Data entries
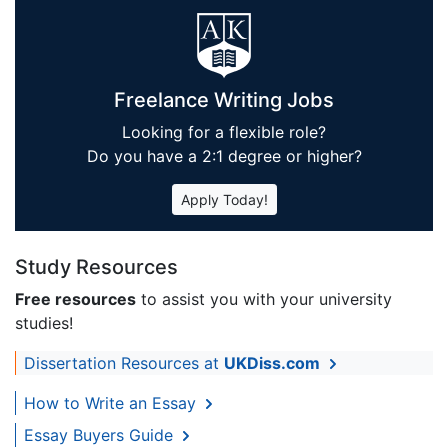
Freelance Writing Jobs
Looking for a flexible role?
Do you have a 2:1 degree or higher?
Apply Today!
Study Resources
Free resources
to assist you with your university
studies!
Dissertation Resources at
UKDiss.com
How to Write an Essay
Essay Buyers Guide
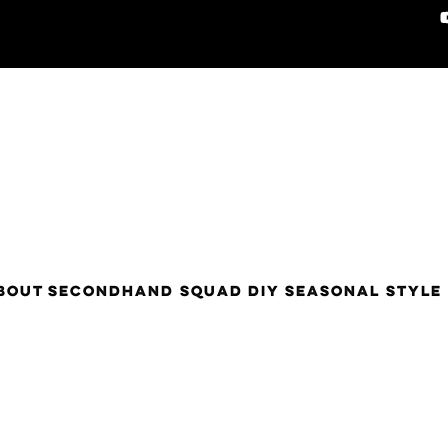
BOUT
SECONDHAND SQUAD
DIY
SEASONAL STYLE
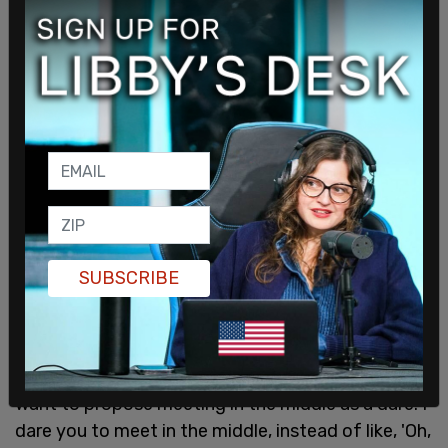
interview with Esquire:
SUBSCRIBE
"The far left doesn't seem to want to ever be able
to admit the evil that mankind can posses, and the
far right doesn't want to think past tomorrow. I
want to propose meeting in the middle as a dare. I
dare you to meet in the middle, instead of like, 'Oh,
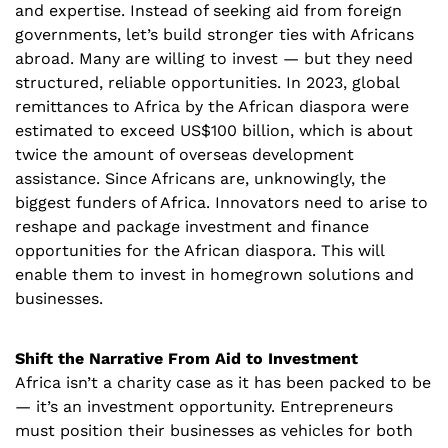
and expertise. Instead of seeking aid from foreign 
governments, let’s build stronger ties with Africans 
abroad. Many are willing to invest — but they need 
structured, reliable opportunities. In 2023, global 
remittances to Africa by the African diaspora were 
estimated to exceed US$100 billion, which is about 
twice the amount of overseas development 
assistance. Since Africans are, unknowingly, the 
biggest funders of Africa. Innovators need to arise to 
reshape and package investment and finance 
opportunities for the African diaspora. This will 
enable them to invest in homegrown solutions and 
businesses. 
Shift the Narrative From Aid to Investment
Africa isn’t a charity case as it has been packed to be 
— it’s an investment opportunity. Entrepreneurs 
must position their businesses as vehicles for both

--

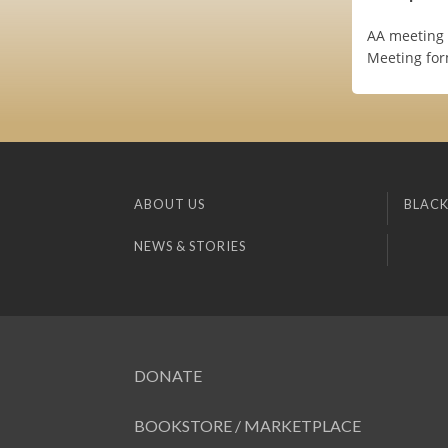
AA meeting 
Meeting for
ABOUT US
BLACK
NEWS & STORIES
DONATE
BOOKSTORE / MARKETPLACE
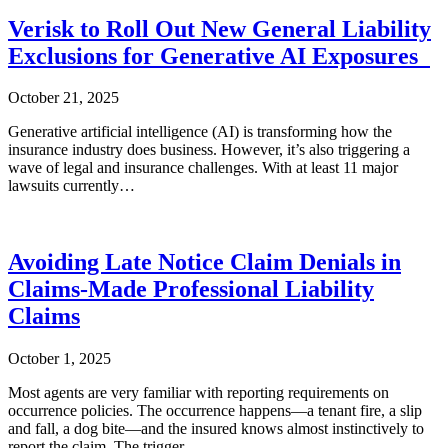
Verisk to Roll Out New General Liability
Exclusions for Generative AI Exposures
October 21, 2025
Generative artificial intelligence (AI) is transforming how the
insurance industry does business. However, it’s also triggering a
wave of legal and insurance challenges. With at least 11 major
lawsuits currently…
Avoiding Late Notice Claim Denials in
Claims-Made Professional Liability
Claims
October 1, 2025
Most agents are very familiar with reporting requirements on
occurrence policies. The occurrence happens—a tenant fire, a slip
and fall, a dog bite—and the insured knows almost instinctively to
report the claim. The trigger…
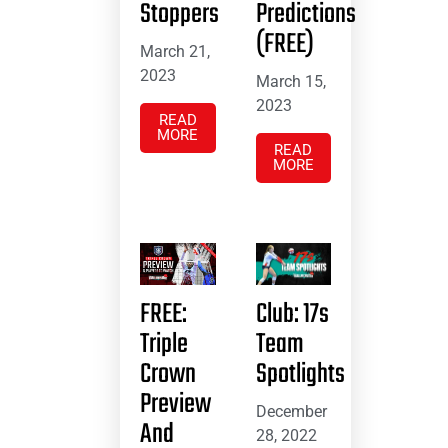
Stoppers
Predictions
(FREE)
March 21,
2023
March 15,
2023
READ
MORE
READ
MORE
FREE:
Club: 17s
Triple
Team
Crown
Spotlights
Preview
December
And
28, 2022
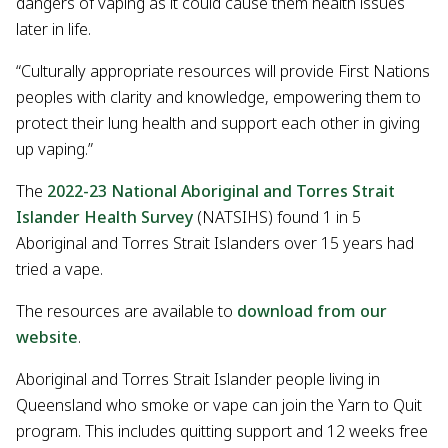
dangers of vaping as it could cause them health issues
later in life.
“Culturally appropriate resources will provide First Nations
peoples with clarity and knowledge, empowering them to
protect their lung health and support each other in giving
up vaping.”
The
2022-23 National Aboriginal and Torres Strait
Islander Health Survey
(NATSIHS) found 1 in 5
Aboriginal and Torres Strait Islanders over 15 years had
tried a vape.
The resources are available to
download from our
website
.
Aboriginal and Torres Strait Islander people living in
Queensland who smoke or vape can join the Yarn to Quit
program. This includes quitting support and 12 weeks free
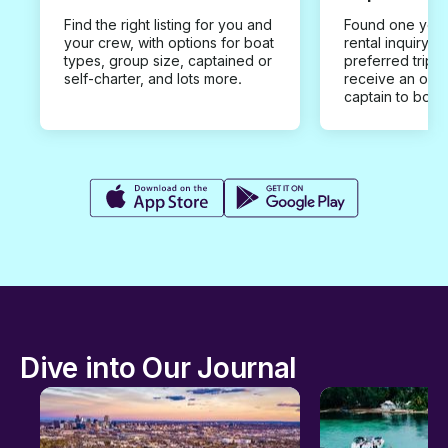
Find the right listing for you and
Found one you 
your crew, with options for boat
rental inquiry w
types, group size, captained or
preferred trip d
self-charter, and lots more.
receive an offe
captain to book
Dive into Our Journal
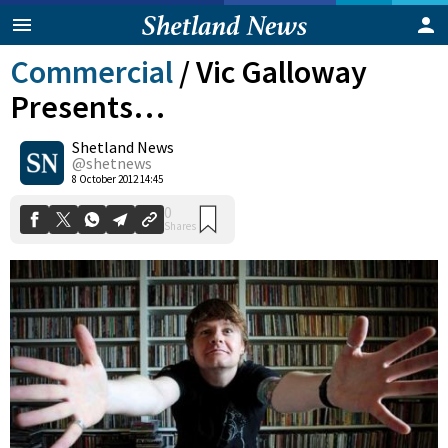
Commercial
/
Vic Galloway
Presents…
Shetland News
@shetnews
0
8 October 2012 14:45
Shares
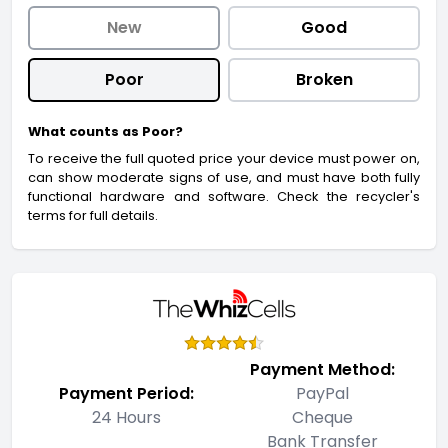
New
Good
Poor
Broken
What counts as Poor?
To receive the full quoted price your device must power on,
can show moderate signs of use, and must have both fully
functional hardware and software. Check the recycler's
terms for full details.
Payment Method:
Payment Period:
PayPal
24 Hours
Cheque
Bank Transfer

...

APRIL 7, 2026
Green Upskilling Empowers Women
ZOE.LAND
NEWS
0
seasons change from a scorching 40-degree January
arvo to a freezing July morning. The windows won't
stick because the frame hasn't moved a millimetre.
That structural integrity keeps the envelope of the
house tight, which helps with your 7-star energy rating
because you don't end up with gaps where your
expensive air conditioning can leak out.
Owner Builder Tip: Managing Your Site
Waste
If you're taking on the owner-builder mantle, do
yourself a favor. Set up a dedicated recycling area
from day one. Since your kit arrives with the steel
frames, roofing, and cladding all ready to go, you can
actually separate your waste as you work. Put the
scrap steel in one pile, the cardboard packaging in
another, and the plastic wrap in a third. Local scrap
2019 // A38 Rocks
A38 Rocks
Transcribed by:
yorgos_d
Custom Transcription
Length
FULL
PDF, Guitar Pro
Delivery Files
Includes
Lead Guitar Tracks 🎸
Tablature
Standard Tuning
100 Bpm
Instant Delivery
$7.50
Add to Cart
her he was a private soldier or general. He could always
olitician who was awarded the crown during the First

* [PROBLEM DETAILS] Copy out the stretch of rows from the line containing "Freelance Writing Jobs" through the line containing "SEASONAL STYLE", without altering any words. Do not include the pictures in your answer.

* [SOLUTION]
Freelance Writing Jobs
Looking for a flexible role?
Do you have a 2:1 degree or higher?
Apply Today!
Study Resources
Free resources
to assist you with your university
studies!
Dissertation Resources at
UKDiss.com
How to Write an Essay
Essay Buyers Guide
BOUT
SECONDHAND SQUAD
DIY
SEASONAL STYLE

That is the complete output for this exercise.